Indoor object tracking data
- - -

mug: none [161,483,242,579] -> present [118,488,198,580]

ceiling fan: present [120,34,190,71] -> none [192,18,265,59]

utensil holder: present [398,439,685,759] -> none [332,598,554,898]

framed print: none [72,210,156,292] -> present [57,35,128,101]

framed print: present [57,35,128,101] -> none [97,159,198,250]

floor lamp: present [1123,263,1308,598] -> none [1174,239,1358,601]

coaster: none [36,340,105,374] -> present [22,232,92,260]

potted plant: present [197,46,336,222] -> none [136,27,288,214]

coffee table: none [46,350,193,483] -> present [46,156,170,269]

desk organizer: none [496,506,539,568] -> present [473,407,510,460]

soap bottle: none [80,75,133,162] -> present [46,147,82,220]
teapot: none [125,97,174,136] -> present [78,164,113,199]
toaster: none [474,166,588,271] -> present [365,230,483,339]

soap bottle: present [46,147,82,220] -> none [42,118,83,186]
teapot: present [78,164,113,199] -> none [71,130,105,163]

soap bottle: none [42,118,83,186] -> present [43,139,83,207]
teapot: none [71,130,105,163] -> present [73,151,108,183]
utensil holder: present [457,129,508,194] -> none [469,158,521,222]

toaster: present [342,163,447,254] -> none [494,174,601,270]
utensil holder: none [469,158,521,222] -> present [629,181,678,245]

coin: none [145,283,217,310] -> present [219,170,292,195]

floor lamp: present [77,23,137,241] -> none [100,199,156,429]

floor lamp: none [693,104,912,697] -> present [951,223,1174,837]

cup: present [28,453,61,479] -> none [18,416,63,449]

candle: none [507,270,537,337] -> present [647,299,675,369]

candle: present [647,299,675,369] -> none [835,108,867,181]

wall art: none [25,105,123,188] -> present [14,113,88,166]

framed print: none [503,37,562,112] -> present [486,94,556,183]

- - -

Say how many lines in the records hold the string "toaster", please, and add no other words.

* _RESPONSE AREA_: 2